The thought that primary aircraft structures have to be strapped into molds, jigs, and riveted assemblies is being torn apart in real time. Saab AB and Divergent Technologies have delivered a 5‑meter, fully additively manufactured fuselage for an autonomous airborne platform, scheduled for powered flight in 2026. More than a milestone in metal AM, the achievement was also a proof‑of‑concept for software‑defined aerospace hardware production.
1. Breakthrough on Scale and Application
The 26 unique laser powder bed fusion (PBF‑LB) components that make up the fuselage comprise one of the largest metal AM structures ever built for powered flight. These are joined in Diververt’s fixtureless robotic assembly cell, eliminating traditional tooling. The result is a structure with 99% fewer parts and approximately 45% less weight than conventional designs, underscoring the scalability of AM for primary load-bearing aerospace applications.
2. The Divergent Adaptive Production System
It’s centered around the Divergent Adaptive Production System, an end‑to‑end platform that integrates AI‑driven design with industrial‑rate additive manufacturing and universal robotic assembly. By eliminating the need for fixed tooling, DAPS lets you iterate quickly, optimize structures, and produce cost‑effectively. As Lukas Czinger said, “Tightly integrating digital design, additive manufacturing, and automated assembly, our teams were able to realize a large‑scale fuselage structure… while moving with a level of speed, flexibility, and structural integration that traditional approaches cannot match.”
3. Saab’s Software‑Defined Hardware Vision
The project came from Saab’s Rainforest innovation unit, which aims to extend the agility of Gripen E’s software‑defined avionics into the physical domain. Axel Bååthe framed the ambition as “CAD in the Morning, Fly in the Afternoon,” envisioning a reconfigurable production environment where hardware changes are as rapid and low‑cost as software updates. This approach directly challenges the long lead times imposed by conventional manufacturing adaptation.
4. AI‑Driven Structural Optimization
Without the constraints of straight‑line ribs and stringers, load‑bearing geometries were generated through optimization algorithms and AI, producing organic forms that trace true load paths. Such complexity is impractical to draft manually and impossible to fabricate with subtractive methods. This results in a structure with integrated functionality: wiring conduits, thermal management, and fluid channels can be directly embedded into the printed architecture.
5. Fixtureless Robotic Assembly
The 26 PBF-LB parts of the fuselage are bonded together in a universal robotic cell, thereby eliminating the need for dedicated jigs. This trend toward fixtureless construction parallels that of metal AM part consolidation, where assemblies go from multitudes of parts to single builds that drastically cut assembly time and possible failure points. In large aerospace structures, this means faster production and lower lifecycle costs.
6. Environmental and Lifecycle Considerations
Although these PBF‑LB processes can have higher energy per unit output than machining, their lightweight output provides considerable use‑phase advantages. Research demonstrates that optimized AM aerospace components are capable of achieving up to 6.4% aircraft fuel economy. In this fuselage, the 45% weight reduction likely translation to major operational efficiency gains, which could offset the higher embodied energy of AM through lower emissions over the service life of the platform.
7. Implications for Large‑Format Metal AM
The project shows that large‑format AM no longer has to be constrained to tooling or secondary structures. Similar to the big metal additive manufacturing leaps in DED, the Saab‑Divergent fuselage has proven the viability to manufacture multi‑meter, flight‑critical assemblies within a single digital workflow. This combination of scale, precision, and integration is likely to impact both defense and commercial aerospace manufacturing strategies.

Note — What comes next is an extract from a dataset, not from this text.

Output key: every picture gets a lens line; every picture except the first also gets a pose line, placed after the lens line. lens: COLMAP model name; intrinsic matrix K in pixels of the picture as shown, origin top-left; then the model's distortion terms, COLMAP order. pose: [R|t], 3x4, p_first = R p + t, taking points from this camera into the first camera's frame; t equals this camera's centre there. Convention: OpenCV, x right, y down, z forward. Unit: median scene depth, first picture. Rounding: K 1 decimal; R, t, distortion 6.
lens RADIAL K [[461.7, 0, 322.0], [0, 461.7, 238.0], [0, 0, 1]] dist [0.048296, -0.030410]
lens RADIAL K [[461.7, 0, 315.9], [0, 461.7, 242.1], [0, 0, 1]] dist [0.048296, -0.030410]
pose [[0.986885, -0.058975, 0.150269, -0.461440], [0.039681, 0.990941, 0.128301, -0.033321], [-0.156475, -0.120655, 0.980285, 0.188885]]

8. On the Road to Flight and Beyond
The fuselage has completed structural proof-loading and is on course for integration in view of its 2026 autonomous flight test. Saab and Divergent position this as a first step toward fully reconfigurable aerospace production lines. The capability to iterate hardware at software speeds could redefine competitive timelines in defense aviation, where rapid adaptation to mission needs is increasingly decisive. The Saab-Divergent team combined AI-generated structural design, industrial-rate AM, and a fixtureless robotic assembly to establish a template for future aerospace manufacturing-one where the factory is as agile and upgradable as the flying aircraft that it makes.